Families at risk in recession

WASHINGTON (MarketWatch) -- Women have become increasingly vulnerable to job losses during downturns, putting families at greater financial risk during these troubled times, according to a Tuesday report from the Democratic staff of Congress's Joint Economic Committee.
Video: Recession vulnerability
A new government report says women are more vulnerable in a recession. We turned to the experts at Spherion to talk tips on retaining a job and getting a job in a tough economic environment. Stacey Delo reports. (July 23)
"It now appears that, unlike in decades past, families can no longer rely on women's employment to help boost family income during a downturn," according to the report. "Families are more economically vulnerable as wives are no longer insulating families from economic hardship in times of higher unemployment and falling or stagnant real wages."
A family relies on the typical wife for more than one-third of its income, according to the report, which added that one-quarter of children are raised in single-mother families that are at particular risk.

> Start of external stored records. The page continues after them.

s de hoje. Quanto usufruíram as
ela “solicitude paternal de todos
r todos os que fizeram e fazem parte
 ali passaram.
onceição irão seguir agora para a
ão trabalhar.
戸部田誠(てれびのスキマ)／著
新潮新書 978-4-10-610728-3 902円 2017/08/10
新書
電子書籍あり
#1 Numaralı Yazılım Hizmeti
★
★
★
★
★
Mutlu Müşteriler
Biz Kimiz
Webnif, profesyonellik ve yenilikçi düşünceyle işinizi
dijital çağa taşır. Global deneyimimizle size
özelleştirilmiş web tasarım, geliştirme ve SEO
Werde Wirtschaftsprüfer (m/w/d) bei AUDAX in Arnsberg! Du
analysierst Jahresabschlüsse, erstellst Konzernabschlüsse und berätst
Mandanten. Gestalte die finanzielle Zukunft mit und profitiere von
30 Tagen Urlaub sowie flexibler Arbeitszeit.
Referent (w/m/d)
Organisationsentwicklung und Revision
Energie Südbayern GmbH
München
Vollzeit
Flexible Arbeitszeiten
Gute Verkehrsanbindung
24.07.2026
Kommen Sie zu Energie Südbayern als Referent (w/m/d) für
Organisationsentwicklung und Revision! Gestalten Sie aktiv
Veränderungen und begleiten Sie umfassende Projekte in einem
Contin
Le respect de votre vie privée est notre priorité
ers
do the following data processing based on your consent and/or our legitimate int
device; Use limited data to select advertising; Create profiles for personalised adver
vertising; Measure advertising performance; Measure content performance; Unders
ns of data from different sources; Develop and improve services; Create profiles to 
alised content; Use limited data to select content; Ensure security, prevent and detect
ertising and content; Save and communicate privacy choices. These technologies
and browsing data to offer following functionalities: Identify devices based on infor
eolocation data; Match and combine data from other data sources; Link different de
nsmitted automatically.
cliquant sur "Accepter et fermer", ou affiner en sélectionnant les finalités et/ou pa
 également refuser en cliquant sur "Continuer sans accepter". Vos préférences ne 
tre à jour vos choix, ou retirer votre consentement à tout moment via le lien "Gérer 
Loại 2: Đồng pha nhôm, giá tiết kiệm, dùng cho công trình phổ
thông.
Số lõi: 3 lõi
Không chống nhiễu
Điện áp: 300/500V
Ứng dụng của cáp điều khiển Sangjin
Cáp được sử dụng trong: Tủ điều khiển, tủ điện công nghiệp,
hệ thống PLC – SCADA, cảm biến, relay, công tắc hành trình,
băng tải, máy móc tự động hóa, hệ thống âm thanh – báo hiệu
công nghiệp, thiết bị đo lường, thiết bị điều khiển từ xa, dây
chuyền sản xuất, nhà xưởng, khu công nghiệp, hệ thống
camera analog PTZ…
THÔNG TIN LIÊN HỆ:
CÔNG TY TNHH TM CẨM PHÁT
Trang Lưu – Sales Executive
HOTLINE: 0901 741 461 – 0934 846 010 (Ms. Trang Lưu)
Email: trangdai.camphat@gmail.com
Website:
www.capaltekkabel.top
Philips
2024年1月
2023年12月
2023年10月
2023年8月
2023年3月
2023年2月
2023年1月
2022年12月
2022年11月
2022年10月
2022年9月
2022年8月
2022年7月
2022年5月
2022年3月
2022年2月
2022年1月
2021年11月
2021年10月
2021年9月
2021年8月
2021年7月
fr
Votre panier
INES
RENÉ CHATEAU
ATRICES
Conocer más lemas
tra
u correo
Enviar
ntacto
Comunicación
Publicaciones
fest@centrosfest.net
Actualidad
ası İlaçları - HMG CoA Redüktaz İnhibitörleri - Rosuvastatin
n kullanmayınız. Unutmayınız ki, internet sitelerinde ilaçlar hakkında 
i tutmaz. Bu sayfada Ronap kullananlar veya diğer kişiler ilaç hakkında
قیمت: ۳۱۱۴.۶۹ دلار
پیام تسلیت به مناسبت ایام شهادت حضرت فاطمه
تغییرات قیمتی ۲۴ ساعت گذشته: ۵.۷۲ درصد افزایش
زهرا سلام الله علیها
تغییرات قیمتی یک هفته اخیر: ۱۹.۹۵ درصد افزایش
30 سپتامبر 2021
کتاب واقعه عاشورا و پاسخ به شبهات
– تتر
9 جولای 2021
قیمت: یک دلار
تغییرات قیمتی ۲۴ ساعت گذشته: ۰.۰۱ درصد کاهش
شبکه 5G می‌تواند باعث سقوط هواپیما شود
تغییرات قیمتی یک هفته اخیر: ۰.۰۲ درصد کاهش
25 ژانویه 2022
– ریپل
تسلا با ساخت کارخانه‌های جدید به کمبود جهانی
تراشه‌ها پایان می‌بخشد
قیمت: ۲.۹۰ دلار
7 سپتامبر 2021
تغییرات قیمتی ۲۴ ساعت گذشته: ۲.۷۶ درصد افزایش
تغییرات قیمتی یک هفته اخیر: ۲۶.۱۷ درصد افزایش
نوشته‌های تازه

On Wednesday, the Joint Economic Committee is holding a hearing about the impact of higher household costs and stagnant wages.
Women have yet to regain their foothold in the labor force since the 2001 recession. At the business cycle's peak in March 2001, the employment-population ratio for women 20 years and older, seasonally adjusted, reached 58.8% -- a rate that hasn't been reached since and hit 58.2% in June, according to the Department of Labor.
"The remarkable fact is that this is going to be the first recession from one peak to the next that we've seen a decrease," said John Schmitt, is a senior economist with the Center for Economic and Policy Research. "We never got back to where we were."
The report noted that women's larger job losses in the 2001 recession could be due to their entry into a wider array of professions.
"Because of this, women may be more susceptible to the impact of the business cycle than they were when they were more highly concentrated in a smaller number of noncyclical occupations, like teaching and nursing," the report said.
The Democratic staff said there could be a "larger role" for fiscal policy than in prior slowdowns with moves such as: providing grants to states for revenue that may be lost in a downturn and loosening application standards for unemployment insurance benefits.
The report also found:
  • In the 2001 recession, women lost a larger share of jobs compared with men in manufacturing and trade, transportation and utilities. In the other high-job-loss industries, women lost about the same share of jobs as men.
  • The female employment rate as of 2008 is about six percentage points below where it would have been had employment stayed on its trend line from 1948-2000.
  • Families with a working wife have seen real increases in family income over the past three decades. Adjusting for inflation, families with a nonworking wife have income today that is about the same as it was in 1973.